Me puse a explicarle lo sucedido en las últimas doce horas. No paró de mascullar y de toser durante la primera mitad de la historia y tuve que preguntarle una y otra vez si seguía ahí. Hasta que llegué a la parte sobre la monja pelirroja en minifalda y Gloria derribando el sagrario con su palo de golf.
–¡Un momento!, ¿has dicho «un palo de golf»?
–Sí, creo que una madera del siete.
–No te importa que ponga en marcha mi grabadora, ¿verdad?
–¡Por Dios, eso es precisamente lo que te estaba pidiendo!
Terminé la grabación. Durante un cuarto de hora dicté una historia de sangre, cánticos y muñecos de papel maché.
–Y, eh… ¿no te arrestaron? –dijo al final.
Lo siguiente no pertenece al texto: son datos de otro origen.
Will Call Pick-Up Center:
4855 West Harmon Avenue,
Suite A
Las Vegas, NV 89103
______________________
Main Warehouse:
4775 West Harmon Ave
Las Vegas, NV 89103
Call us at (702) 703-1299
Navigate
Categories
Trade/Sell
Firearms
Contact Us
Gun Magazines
–Mierda, ni siquiera me tocaron.
Silencio. Una larga pausa. ¿Se lo creía?
–¿Y estabas allí mismo? ¿Estabas dentro?
–En el pinche centro de toda la movida.
Más silencio. Otra larga pausa. ¿Podía permitirse el lujo de no creérselo?
–¿Y quieres que yo vaya y escriba sobre esto?
–Bueno…, o eso o que me consigas a alguien de tu calibre para hacerlo.
–¿Y tú eras uno de los líderes?
–Con toda mi modestia, sí.
Puedo escuchar el rechinar de las ruedas en su cerebro.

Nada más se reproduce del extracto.